Whatever. I've never been to a hockey game. But in any one idividual's life is the government really that much of a problem? Well, maybe yes for some, maybe some places many, but our problems usually reside closer to home, where we could act locally.

Now that Obama doesn't need our help being lifted to the highest office, our collective energies will be where? Ascending? Dissipating? Who will we lift up now?

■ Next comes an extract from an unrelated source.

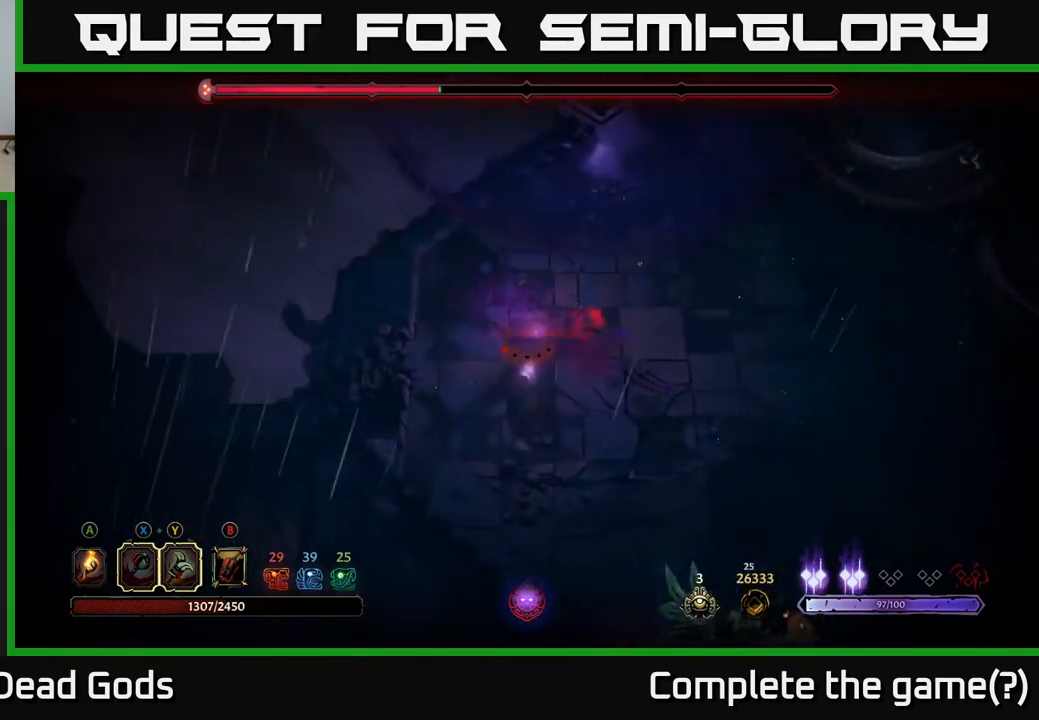
{"buttons": [], "left_stick": "down", "right_stick": "center", "events": [[67, "left_stick", "down-left"], [500, "left_stick", "down"]]}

We're all bastards unless we quit spending so much money on bombs and other ways to kill people. No One Person wants to kill people (though we're all revved up and anxious so...), we'll discount the rediculous few of you who do - so let's not ever be the aggressors. Let's work within whatever systems have been created to do the good we want to do, and then solve our aggressive problems with cooperative powers. Of course we reserve the rights: to change our minds, to help fix the system we're working in (the UN? too scary to give up a bit of sovereignty for the good of the world - okay we'll start with all these crazy trade agreements instead), to be proud of who we are and what we do so much that our skills and products and information are sought after the world around. God bless THAT America - the one that sees past the noise of our pollution informational and otherwise, and squashes the idea that it's ok to finish your job as President with SUCH UNREASONABLY ANSWERED QUESTIONS (U.S. LEGAL MILITARY TORTURE, DOMESTIC SPYING AND OTHER DISEASES OF THE PATRIOT ACT, BANKRUPTCY ACT RE-REFORMING, FAIRNESS DOCTRINE REINSTATEMENT, PUTTING "CLEAN" BACK IN CLEAN AIR ACT, CLEAN WATER ACT, AND how about...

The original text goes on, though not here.